PA-6 inhibits inward rectifier currents carried by V93I and D172N gain-of-function K(IR)2.1 channels, but increases channel protein expression

BACKGROUND: The inward rectifier potassium current I(K1) contributes to a stable resting membrane potential and phase 3 repolarization of the cardiac action potential. KCNJ2 gain-of-function mutations V93I and D172N associate with increased I(K1), short QT syndrome type 3 and congenital atrial fibrillation. Pentamidine-Analogue 6 (PA-6) is an efficient (IC(50) = 14 nM with inside-out patch clamp methodology) and specific I(K1) inhibitor that interacts with the cytoplasmic pore region of the K(IR)2.1 ion channel, encoded by KCNJ2. At 10 μM, PA-6 increases wild-type (WT) K(IR)2.1 expression in HEK293T cells upon chronic treatment. We hypothesized that PA-6 will interact with and inhibit V93I and D172N K(IR)2.1 channels, whereas impact on channel expression at the plasma membrane requires higher concentrations. METHODS: Molecular modelling was performed with the human K(IR)2.1 closed state homology model using FlexX. WT and mutant K(IR)2.1 channels were expressed in HEK293 cells. Patch-clamp single cell electrophysiology measurements were performed in the whole cell and inside-out mode of the patch clamp method. K(IR)2.1 expression level and localization were determined by western blot analysis and immunofluorescence microscopy, respectively. RESULTS: PA-6 docking in the V93I/D172N double mutant homology model of K(IR)2.1 demonstrated that mutations and drug-binding site are >30 Å apart. PA-6 inhibited WT and V93I outward currents with similar potency (IC(50) = 35.5 and 43.6 nM at +50 mV for WT and V93I), whereas D172N currents were less sensitive (IC(50) = 128.9 nM at +50 mV) using inside-out patch-clamp electrophysiology. In whole cell mode, 1 μM of PA-6 inhibited outward I(K1) at −50 mV by 28 ± 36%, 18 ± 20% and 10 ± 6%, for WT, V93I and D172N channels respectively.

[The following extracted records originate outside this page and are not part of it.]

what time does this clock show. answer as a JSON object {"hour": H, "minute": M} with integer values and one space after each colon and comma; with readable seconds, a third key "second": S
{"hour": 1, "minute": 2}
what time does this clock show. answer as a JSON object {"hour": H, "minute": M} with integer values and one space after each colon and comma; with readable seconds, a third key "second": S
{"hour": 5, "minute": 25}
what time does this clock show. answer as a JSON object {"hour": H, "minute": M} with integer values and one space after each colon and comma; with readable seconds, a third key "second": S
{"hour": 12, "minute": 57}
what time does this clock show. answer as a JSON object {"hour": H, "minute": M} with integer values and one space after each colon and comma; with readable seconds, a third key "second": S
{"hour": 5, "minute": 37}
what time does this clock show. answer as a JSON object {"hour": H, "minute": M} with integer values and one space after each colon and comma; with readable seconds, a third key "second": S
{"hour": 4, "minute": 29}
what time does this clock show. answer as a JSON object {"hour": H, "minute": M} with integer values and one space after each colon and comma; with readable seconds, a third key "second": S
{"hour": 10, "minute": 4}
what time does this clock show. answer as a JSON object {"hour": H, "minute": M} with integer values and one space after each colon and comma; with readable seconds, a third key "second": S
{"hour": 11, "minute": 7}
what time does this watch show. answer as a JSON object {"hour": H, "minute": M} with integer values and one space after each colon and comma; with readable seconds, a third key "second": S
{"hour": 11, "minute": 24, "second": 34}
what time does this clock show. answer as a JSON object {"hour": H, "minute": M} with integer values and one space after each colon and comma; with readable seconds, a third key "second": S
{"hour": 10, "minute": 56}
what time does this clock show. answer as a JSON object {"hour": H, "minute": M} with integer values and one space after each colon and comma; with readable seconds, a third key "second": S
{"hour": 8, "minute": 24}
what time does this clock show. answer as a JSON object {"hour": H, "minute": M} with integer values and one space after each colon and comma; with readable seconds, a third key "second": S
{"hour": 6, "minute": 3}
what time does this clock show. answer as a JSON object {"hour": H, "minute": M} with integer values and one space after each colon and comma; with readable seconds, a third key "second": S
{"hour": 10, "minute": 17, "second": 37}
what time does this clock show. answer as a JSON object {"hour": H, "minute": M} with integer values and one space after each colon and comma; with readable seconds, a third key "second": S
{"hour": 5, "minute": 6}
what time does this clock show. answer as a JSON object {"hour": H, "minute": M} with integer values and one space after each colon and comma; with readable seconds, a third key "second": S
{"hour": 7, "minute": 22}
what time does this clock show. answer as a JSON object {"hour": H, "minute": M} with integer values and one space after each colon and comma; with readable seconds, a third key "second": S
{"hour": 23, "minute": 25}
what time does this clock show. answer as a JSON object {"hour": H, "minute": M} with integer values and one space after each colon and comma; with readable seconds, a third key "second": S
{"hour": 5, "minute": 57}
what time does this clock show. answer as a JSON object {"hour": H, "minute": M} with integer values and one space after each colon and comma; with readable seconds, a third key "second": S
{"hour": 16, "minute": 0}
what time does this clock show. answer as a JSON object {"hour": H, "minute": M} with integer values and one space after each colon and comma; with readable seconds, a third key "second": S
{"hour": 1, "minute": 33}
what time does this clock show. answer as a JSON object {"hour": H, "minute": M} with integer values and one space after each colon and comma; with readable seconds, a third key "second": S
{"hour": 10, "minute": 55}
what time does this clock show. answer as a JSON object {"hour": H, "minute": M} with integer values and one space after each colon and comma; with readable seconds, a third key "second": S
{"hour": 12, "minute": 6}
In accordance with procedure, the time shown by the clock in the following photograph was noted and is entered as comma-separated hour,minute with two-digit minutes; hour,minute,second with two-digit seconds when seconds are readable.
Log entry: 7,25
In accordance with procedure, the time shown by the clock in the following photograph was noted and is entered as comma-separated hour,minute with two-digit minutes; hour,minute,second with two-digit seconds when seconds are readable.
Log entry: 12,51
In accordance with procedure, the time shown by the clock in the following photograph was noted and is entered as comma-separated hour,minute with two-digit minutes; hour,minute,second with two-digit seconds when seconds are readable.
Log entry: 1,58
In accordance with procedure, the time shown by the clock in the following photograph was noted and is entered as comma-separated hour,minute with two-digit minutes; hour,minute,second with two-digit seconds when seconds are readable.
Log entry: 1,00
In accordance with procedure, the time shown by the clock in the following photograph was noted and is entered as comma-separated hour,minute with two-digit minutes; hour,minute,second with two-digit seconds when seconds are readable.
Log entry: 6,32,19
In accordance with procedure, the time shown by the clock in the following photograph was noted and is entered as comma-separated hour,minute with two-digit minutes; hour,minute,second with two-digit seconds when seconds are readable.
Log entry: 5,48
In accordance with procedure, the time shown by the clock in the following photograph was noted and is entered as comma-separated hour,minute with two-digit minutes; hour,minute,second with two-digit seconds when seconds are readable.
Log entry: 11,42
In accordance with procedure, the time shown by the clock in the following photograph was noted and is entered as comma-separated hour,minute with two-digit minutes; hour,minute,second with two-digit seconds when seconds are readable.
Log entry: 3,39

Western blot analysis demonstrated that PA-6 (5 μM, 24 h) increased K(IR)2.1 expression levels of WT (6.3 ± 1.5 fold), and V93I (3.9 ± 0.9) and D172N (4.8 ± 2.0) mutants. Immunofluorescent microscopy demonstrated dose-dependent intracellular K(IR)2.1 accumulation following chronic PA-6 application (24 h, 1 and 5 μM). CONCLUSIONS: 1) KCNJ2 gain-of-function mutations V93I and D172N in the K(IR)2.1 ion channel do not impair PA-6 mediated inhibition of I(K1), 2) PA-6 elevates K(IR)2.1 protein expression and induces intracellular K(IR)2.1 accumulation, 3) PA-6 is a strong candidate for further preclinical evaluation in treatment of congenital SQT3 and AF.